Ich putze mir die Nase und desinfiziere mir danach die Hände. Das wird heute bestimmt nicht das letzte Mal sein, dass ich das machen werde. Wie immer ist die Notaufnahme ein Herd für Bakterien und einer von diesen fiesen kleinen Dingern hat sich in mir festgefressen.
Es macht sich einen Spaß daraus mich leiden zu lassen, mir das Gefühl zu geben nur ein Schluck Wasser zu sein. 

Aber was bringt es zu jammern? Genau, nichts. Also beiße ich die Zähne zusammen, kippe mir noch eine Tablette hinter die Binde und setze mich neben Maggie.

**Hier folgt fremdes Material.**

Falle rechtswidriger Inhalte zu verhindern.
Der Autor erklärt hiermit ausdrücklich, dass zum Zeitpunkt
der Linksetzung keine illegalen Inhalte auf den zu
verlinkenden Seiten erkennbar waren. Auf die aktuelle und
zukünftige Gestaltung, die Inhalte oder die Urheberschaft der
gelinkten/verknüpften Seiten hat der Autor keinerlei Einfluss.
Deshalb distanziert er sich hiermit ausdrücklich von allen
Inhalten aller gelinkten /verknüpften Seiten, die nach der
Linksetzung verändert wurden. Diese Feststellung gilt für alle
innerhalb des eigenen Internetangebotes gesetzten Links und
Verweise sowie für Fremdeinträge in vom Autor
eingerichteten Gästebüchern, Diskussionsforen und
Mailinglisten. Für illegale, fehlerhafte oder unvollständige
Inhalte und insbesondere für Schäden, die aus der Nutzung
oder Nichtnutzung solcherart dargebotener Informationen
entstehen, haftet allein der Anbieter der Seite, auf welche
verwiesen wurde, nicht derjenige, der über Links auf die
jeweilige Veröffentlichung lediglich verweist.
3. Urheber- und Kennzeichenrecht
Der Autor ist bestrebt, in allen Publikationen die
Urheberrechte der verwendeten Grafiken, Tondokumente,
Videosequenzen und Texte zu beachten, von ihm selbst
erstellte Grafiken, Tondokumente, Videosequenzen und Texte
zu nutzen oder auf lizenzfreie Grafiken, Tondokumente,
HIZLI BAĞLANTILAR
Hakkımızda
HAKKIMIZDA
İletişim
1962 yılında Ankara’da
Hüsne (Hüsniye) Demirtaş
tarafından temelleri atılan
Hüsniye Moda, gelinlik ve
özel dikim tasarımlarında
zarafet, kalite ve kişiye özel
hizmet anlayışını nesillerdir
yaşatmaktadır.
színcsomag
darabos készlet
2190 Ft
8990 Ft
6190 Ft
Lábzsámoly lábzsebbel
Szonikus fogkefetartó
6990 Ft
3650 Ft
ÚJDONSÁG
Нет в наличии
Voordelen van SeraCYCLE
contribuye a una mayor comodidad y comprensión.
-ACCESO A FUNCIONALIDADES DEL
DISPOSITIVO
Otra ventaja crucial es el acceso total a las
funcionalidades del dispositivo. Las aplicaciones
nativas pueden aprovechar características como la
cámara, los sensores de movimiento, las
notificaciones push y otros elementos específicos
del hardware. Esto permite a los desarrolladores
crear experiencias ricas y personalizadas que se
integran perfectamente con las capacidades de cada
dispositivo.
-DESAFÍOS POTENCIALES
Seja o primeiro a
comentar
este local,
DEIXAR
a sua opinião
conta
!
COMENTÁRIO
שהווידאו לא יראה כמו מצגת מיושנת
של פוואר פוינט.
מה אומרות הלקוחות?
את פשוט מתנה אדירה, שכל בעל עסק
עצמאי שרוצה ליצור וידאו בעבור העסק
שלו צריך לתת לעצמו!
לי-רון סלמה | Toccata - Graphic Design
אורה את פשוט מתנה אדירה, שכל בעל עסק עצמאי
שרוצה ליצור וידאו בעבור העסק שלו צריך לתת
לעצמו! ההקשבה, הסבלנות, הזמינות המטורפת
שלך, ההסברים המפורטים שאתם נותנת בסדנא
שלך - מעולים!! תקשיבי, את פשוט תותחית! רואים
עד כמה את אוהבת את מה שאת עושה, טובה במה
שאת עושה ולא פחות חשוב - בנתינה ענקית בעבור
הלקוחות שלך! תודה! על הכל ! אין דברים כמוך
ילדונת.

„Wie siehst du denn aus?", fragt sie mich im strengen Tonfall, was ich auch verstehe, ich sehe wohl wirklich so aus wie ich mir fühle. Wie der Tod auf zwei Beinen. 

„Frag lieber nicht, du könntest dich anstecken", witzle ich, doch das kommt gar nicht gut an. Denn sie zieht nicht nur eine Braue nach oben, sondern gleich beide und das bedeutet nie etwas Gutes. Bevor sie mir eine Standpauke gibt, die ich nicht brauche, wohl aber verdienen würde, erkläre ich mein Dasein und hoffe, dass sie es versteht. 

„Ich würde auch lieber zuhause sein, aber Christinas Zwillinge sind beide krank- Magendarm- und da konnte ich nicht auch noch zuhause bleiben. Und eine Magendarmgeschichte ist dann wohl wesentlich schlimmer als mein kleiner Schnupfen", wiegele ich ab. 

Obwohl ich weiß, wie gefährlich es für manche Patienten- vor allem für die deren Immunsystem sonst schon geschwächt ist- sein kann, was auch Maggie einwendet. Ich hebe die Hände, um sie zu stoppen. Wobei ich mir lieber die Nase kratzen würde, weil mich dieses verdammte Kribbeln um den Verstand bringt. Aber ich lasse es sein und konzentriere mich auf das was ich sagen wollte.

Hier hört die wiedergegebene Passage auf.